The strategy "creates a targeting problem for any adversary because not only would they have to target the hubs, but they would also have to target the spokes," Wilsbach said, "and that really dilutes the amount of firepower that they can put down on any one of those targets."

He said the Air Force has been "expanding the envelope on ACE in about the last five or six years," and "as you pay attention to our operations throughout the Pacific, you're going to see this."

He added that "we've pretty much looked at every piece of concrete in the region, and we've analyzed it and assessed it for possible use as places to operate to and operate from."

The F-22 Raptor is an aircraft that China pays close attention to, meanwhile.

"The F-22 is a fundamentally unique airplane due to the unparalleled integration of stealth, sensor technology, processing power and unrivaled flight performance," retired Air Force Lt. Gen.
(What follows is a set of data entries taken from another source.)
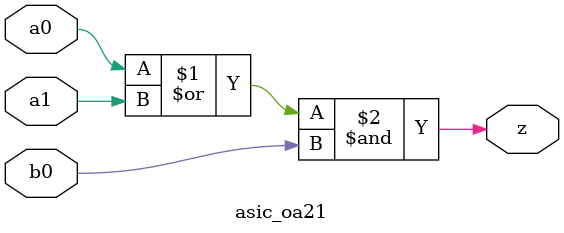
<source format=v>

module asic_oa21
   (
    input  a0,
    input  a1,
    input  b0,
    output z
    );

   assign z = (a0 | a1) & b0;

endmodule

</source>
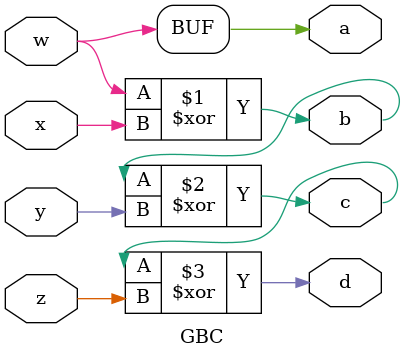
<source format=v>
module GBC ( output a, b, c, d, input w, x, y, z );
	assign a = w;
	assign b = w ^ x;
	assign c = b ^ y;
	assign d = c ^ z; 
endmodule
</source>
David Deptula and Douglas Birkey, executive director of the Mitchell Institute, said in a 2020 opinion piece in defensenews.com.

"Adversaries respect the aircraft and that is precisely why they are regularly deployed as a signal of resolve," the pair wrote. "If conflict erupts, F-22s will be at the forefront of operations."

The Air Force is looking at replacing the F-22 in the 2030s with the Next Generation Air Dominance fighter — a demonstrator of which already has flown.

Leaf, a former combat pilot with more than 3,600 flying hours, said if there was a great power conflict "and I was, through some stretch of the imagination, told I was going to participate in it as a fighter pilot, and I had any platform in the world to pick to employ — it would be the F-22."

That would be his pick as of today, he noted.

"In 2030, it might still be the F-22, but it might not be as dominant as this key enabling capability needs to be. Doesn't mean it's still not extraordinarily capable."